# Exploring OGSL.ca/bio/ data using `robis` and `obistools`

Two packages maintained by the programmers at OBIS, `robis` allows users to access the contents of the OBIS database, and `obistools` provides some QA/QC checks for data held on your local machine.

In [None]:
# obistools is a github-only install
library(devtools)
# QC helper tools
devtools::install_github('iobis/obistools')
# Access and visualization of OBIS-held data
devtools::install_github('iobis/robis')

In [None]:
# Get your source file(s) from ogsl.ca/bio/ and put them into a data frame
library(tidyverse)

# use latin1 as the locale so that it handles accents correctly.
data <- read_csv('~/Downloads/data_20200119-1640_fd181d2d/export.csv', local = locale(encoding = "latin1"))

In [None]:
# Begin to explore it

# print a summary of the dataframe
data

In [None]:
# print the column names of the dataframe
names(data)

In [None]:
# explore the contents of individual column names to help classification.
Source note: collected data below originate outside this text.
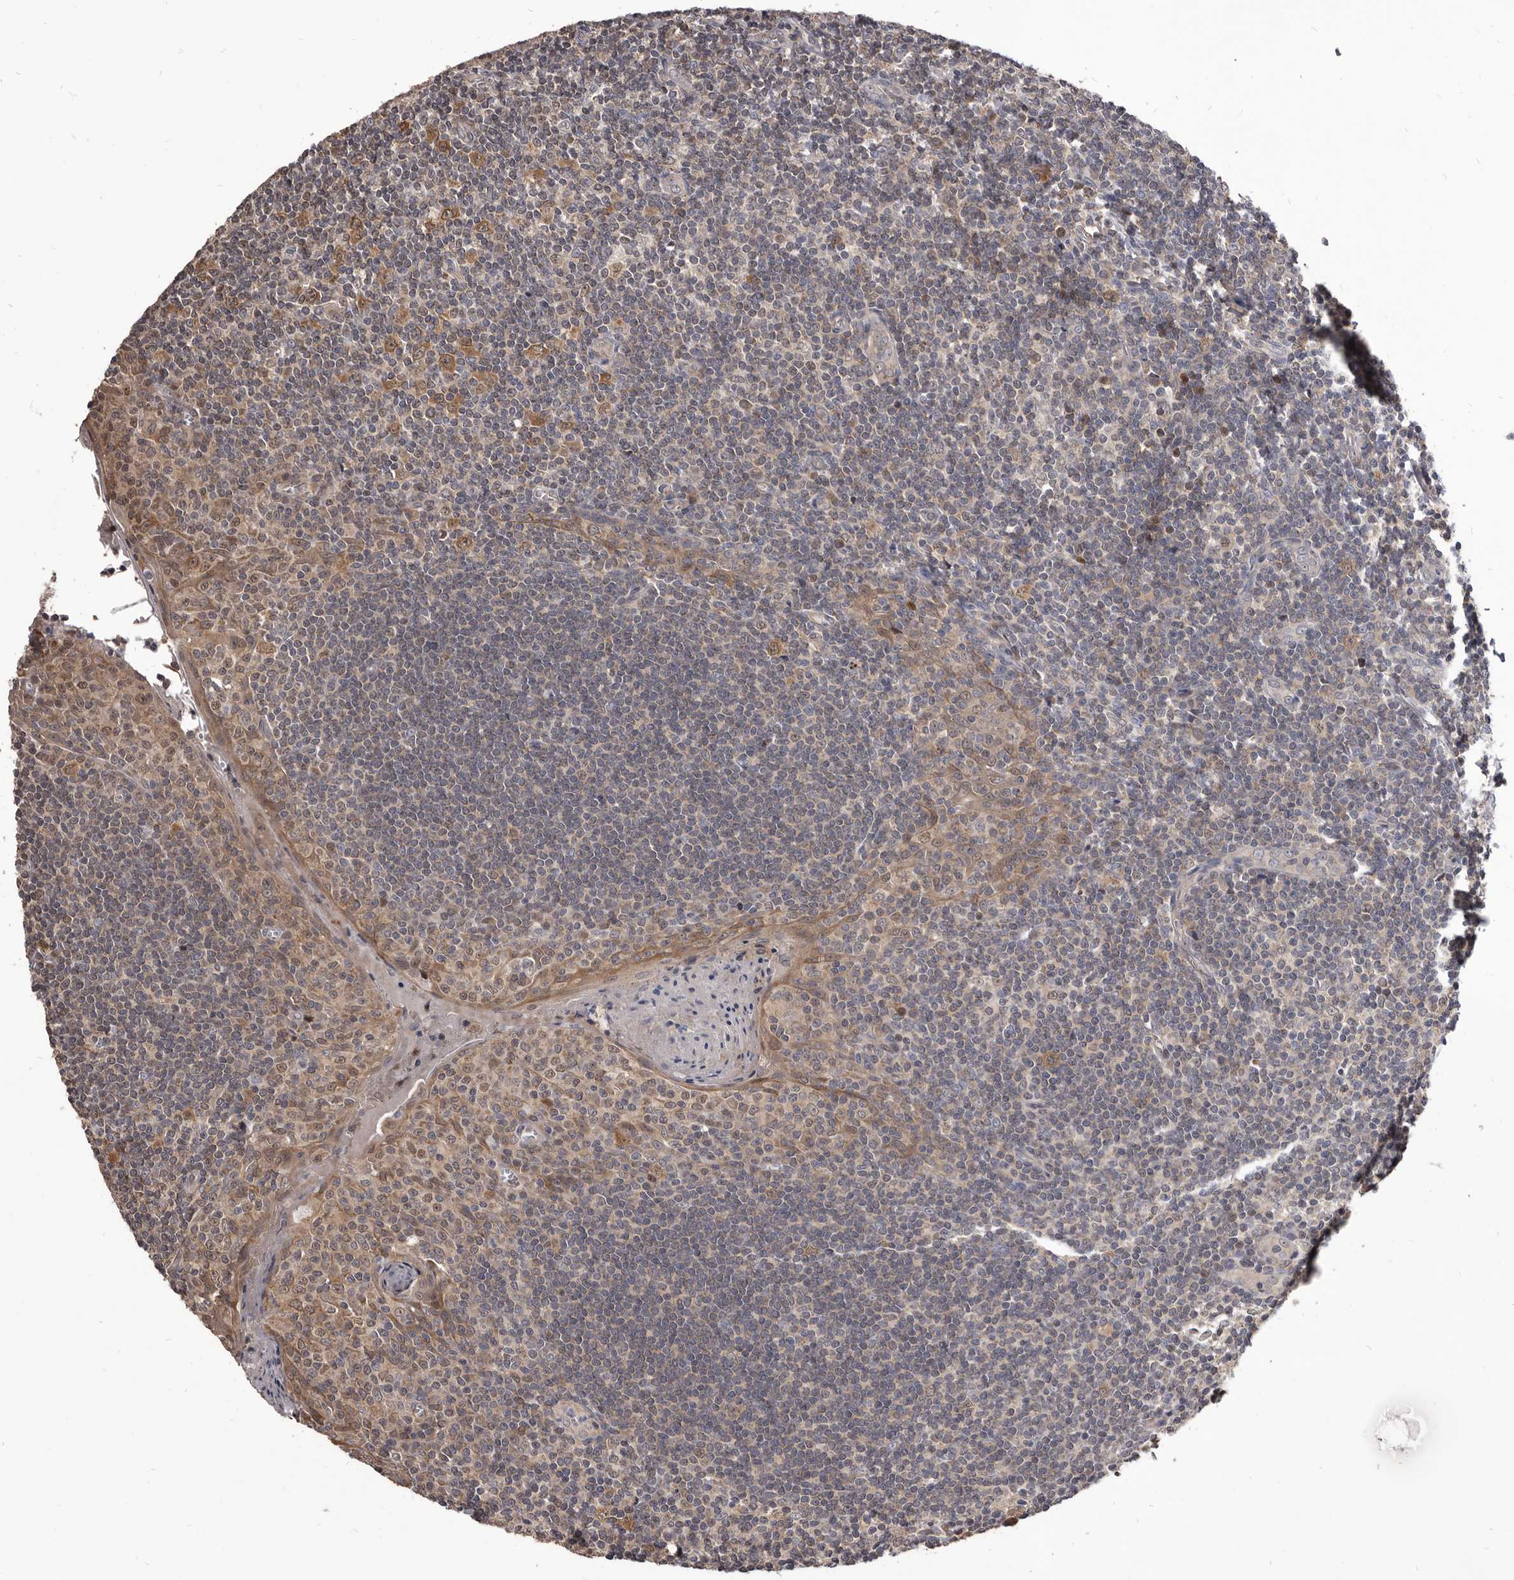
{"staining": {"intensity": "weak", "quantity": ">75%", "location": "cytoplasmic/membranous"}, "tissue": "tonsil", "cell_type": "Germinal center cells", "image_type": "normal", "snomed": [{"axis": "morphology", "description": "Normal tissue, NOS"}, {"axis": "topography", "description": "Tonsil"}], "caption": "The histopathology image exhibits a brown stain indicating the presence of a protein in the cytoplasmic/membranous of germinal center cells in tonsil.", "gene": "MAP3K14", "patient": {"sex": "male", "age": 27}}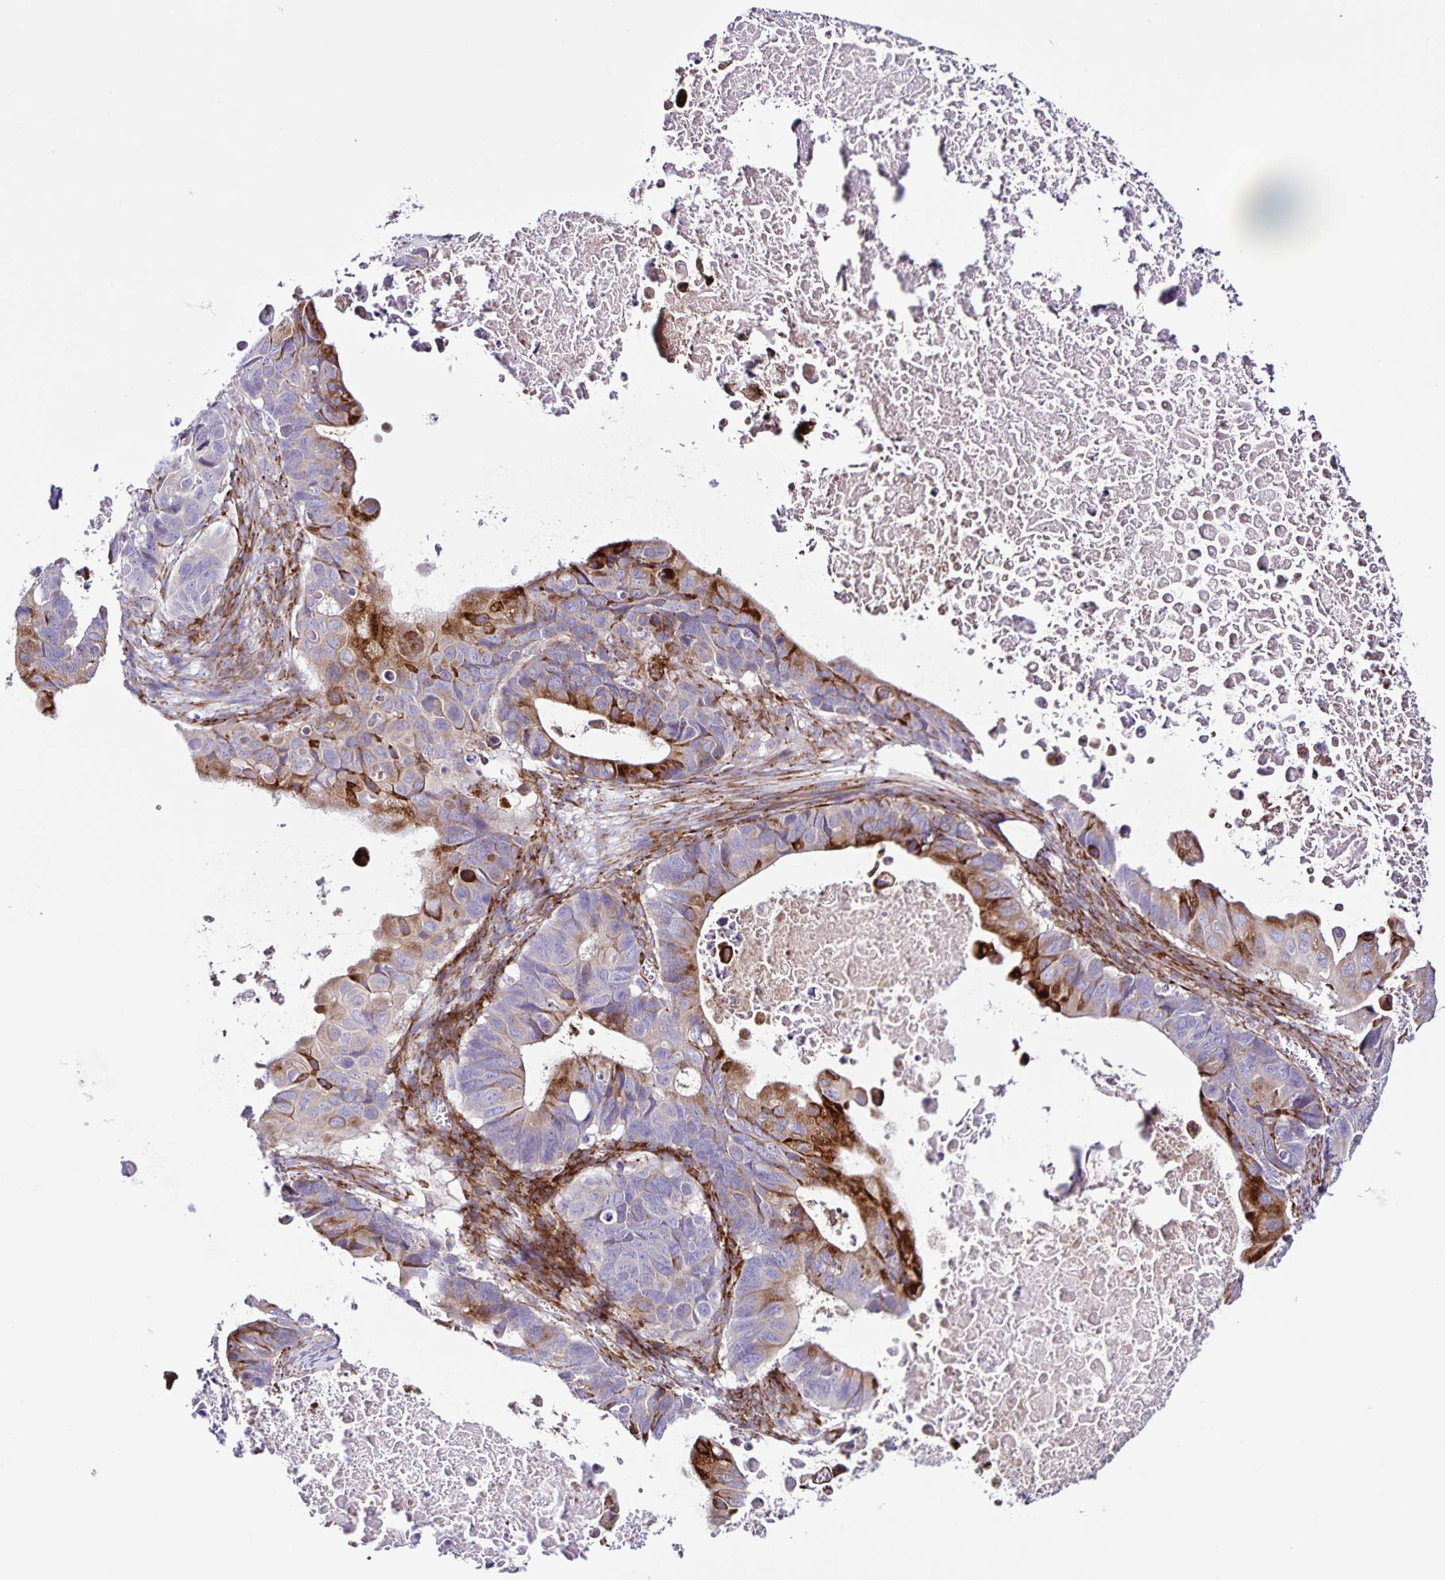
{"staining": {"intensity": "strong", "quantity": "25%-75%", "location": "cytoplasmic/membranous"}, "tissue": "ovarian cancer", "cell_type": "Tumor cells", "image_type": "cancer", "snomed": [{"axis": "morphology", "description": "Cystadenocarcinoma, mucinous, NOS"}, {"axis": "topography", "description": "Ovary"}], "caption": "Immunohistochemical staining of human mucinous cystadenocarcinoma (ovarian) displays high levels of strong cytoplasmic/membranous protein positivity in approximately 25%-75% of tumor cells.", "gene": "OSBPL5", "patient": {"sex": "female", "age": 64}}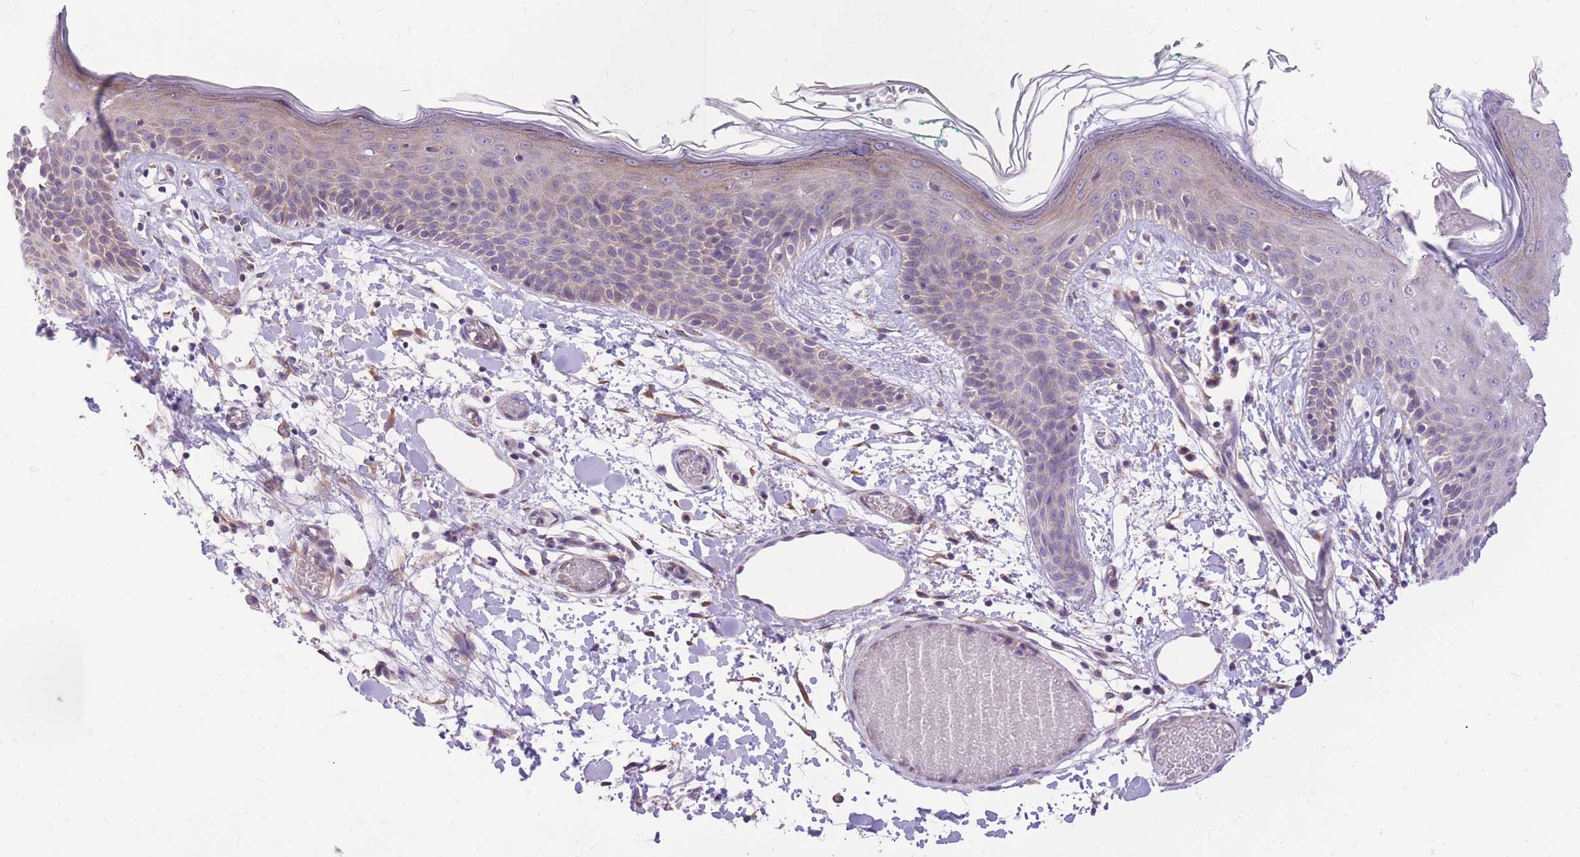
{"staining": {"intensity": "moderate", "quantity": ">75%", "location": "cytoplasmic/membranous"}, "tissue": "skin", "cell_type": "Fibroblasts", "image_type": "normal", "snomed": [{"axis": "morphology", "description": "Normal tissue, NOS"}, {"axis": "topography", "description": "Skin"}], "caption": "Immunohistochemical staining of normal human skin displays moderate cytoplasmic/membranous protein positivity in approximately >75% of fibroblasts.", "gene": "TOPAZ1", "patient": {"sex": "male", "age": 79}}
unique(data$"Institution propriétaire")

In [None]:
# From exploring this data downloaded via ogsl.ca/bio, 
# The occurrence data from the portal appears to be completely DwC-mappable and ready for OBIS ingestion.
# as Occurrence or Occurrence + MoF

"""
 Date  + Format             ->  map timezone + format to create ISO-8601 as datecollected
 Emplacement                -> locality ? Basis of higherGeography? [Emplacement]
 Longitude / Latitude       -> decimalLongitude, decimalLatitude, footprintWKT, geodeticDatum
 Taxon                      -> vernacularName
 Nom latin                  -> scientificName
 Nombre d'individus         -> individualCount
 Poids                      -> dynamicProperties{weightInGrams:[Poids].toGrams()} 
                                    and/or MeasurementOrFact entry w/ weight(s)
 Présence                   -> occurrenceStatus = present  /  absent
 Biomasse                   ->      if mass in percentage : organismQuantity: [Biomasse] w/ organismQuantityType %biomass
                                    else if by total mass:  dynamicProperties{weightInGrams:[Biomasse]}          
                                    else: MeasurementOrFact entry w/ individuals + weight(s)  
 
 Densité                    ->  != individualCount  , perhaps dynamicProperties{density:[Densité]}
 Couverture                 ->  ? 
 


 Méthode d'échantillonnage  -> BasisOfRecord map{ Visuel, (Chalut, Trappe à anguilles + other fishing methods) -> HumanObservation, 
                                   ?? -> LivingSpecimen, 
                                   ?? -> MachineObservation }
 Provenance                 -> establishmentMeans map{ Exotique Envahissante -> invasive,
                                                       Exotique Naturalisée  -> naturalized,
                                                                             -> introduced,
                                                                             -> managed,}
 Collection                  -> Title? DatasetName?
 Institution propriétaire    -> institutionCode
"""

In [None]:
# What sort of metadata do we have about the collection?
# What is the format of the data in the ogsl.ca system? Is there an even more direct mapping?